ACPI: docs: enumeration: Clarify ACPI bus concepts

In some cases, ACPI drivers are implemented as a way to manage devices
enumerated with the help of the platform firmware through ACPI.

This might be confusing, since the preferred way to implement a driver
for a device that cannot be enumerated natively, is a platform
driver, as stated in the documentation.

Clarify relationships between ACPI device objects, platform devices and
ACPI Namespace entries.

Suggested-by: Elena Reshetova <elena.reshetova@intel.com>
Co-developed-by: Michal Wilczynski <michal.wilczynski@intel.com>
Signed-off-by: Michal Wilczynski <michal.wilczynski@intel.com>
Signed-off-by: Rafael J. Wysocki <rafael.j.wysocki@intel.com>
This commit is contained in:
Rafael J. Wysocki 2023-10-06 17:29:53 +02:00
parent 8a749fd1a8
commit 5f3c10ac34
1 changed files with 43 additions and 0 deletions

View File

@ -64,6 +64,49 @@ If the driver needs to perform more complex initialization like getting and
configuring GPIOs it can get its ACPI handle and extract this information
from ACPI tables.
ACPI device objects
===================
Generally speaking, there are two categories of devices in a system in which
ACPI is used as an interface between the platform firmware and the OS: Devices
that can be discovered and enumerated natively, through a protocol defined for
the specific bus that they are on (for example, configuration space in PCI),
without the platform firmware assistance, and devices that need to be described
by the platform firmware so that they can be discovered.
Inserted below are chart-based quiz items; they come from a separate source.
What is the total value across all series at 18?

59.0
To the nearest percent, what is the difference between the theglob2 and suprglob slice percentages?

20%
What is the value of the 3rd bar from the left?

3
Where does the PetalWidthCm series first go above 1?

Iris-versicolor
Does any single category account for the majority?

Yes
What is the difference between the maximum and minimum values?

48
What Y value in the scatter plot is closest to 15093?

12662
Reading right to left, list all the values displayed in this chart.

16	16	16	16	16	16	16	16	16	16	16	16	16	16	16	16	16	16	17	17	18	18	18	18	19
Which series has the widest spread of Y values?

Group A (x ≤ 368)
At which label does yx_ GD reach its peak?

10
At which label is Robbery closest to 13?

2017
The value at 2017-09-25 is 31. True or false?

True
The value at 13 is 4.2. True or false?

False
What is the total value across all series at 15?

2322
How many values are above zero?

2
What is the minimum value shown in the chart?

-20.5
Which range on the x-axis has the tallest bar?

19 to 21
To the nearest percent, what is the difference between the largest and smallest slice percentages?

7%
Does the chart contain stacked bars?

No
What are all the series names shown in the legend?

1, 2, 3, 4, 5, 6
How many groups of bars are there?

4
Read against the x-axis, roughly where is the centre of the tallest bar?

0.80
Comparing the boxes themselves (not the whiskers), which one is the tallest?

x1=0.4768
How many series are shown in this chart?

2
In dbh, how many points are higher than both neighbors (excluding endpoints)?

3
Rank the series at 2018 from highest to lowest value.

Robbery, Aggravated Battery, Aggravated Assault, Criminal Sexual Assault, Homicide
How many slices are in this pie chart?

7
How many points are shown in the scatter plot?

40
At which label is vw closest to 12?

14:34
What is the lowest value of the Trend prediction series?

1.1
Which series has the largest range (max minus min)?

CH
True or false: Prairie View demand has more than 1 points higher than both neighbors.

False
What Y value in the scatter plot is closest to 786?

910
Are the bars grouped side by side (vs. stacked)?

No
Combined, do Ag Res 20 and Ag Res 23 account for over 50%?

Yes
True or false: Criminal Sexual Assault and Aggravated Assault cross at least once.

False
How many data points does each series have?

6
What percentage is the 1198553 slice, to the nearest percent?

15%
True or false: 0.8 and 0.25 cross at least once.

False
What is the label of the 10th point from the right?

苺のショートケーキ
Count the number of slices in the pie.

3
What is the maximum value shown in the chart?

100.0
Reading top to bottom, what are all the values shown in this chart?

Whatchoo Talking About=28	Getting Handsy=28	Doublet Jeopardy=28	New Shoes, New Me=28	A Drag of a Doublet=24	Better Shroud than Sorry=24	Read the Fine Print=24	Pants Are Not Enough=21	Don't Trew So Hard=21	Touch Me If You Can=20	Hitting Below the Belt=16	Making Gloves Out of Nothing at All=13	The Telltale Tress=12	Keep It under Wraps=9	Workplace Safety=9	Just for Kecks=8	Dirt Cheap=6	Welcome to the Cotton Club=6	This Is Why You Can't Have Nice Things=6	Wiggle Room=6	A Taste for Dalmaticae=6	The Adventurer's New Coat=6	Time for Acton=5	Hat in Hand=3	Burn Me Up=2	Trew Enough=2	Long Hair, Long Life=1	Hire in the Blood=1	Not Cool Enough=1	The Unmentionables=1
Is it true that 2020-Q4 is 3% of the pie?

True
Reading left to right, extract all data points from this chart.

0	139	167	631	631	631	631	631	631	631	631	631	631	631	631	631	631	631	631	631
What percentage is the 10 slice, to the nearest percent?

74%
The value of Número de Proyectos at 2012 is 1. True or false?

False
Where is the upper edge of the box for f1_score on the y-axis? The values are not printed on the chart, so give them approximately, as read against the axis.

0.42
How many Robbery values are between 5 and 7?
Still, for any device
known to the platform firmware, regardless of which category it falls into,
there can be a corresponding ACPI device object in the ACPI Namespace in which
case the Linux kernel will create a struct acpi_device object based on it for
that device.
Those struct acpi_device objects are never used for binding drivers to natively
discoverable devices, because they are represented by other types of device
objects (for example, struct pci_dev for PCI devices) that are bound to by
device drivers (the corresponding struct acpi_device object is then used as
an additional source of information on the configuration of the given device).
Moreover, the core ACPI device enumeration code creates struct platform_device
objects for the majority of devices that are discovered and enumerated with the
help of the platform firmware and those platform device objects can be bound to
by platform drivers in direct analogy with the natively enumerable devices
case. Therefore it is logically inconsistent and so generally invalid to bind
drivers to struct acpi_device objects, including drivers for devices that are
discovered with the help of the platform firmware.
Historically, ACPI drivers that bound directly to struct acpi_device objects
were implemented for some devices enumerated with the help of the platform
firmware, but this is not recommended for any new drivers. As explained above,
platform device objects are created for those devices as a rule (with a few
exceptions that are not relevant here) and so platform drivers should be used
for handling them, even though the corresponding ACPI device objects are the
only source of device configuration information in that case.
For every device having a corresponding struct acpi_device object, the pointer
to it is returned by the ACPI_COMPANION() macro, so it is always possible to
get to the device configuration information stored in the ACPI device object
this way. Accordingly, struct acpi_device can be regarded as a part of the
interface between the kernel and the ACPI Namespace, whereas device objects of
other types (for example, struct pci_dev or struct platform_device) are used
for interacting with the rest of the system.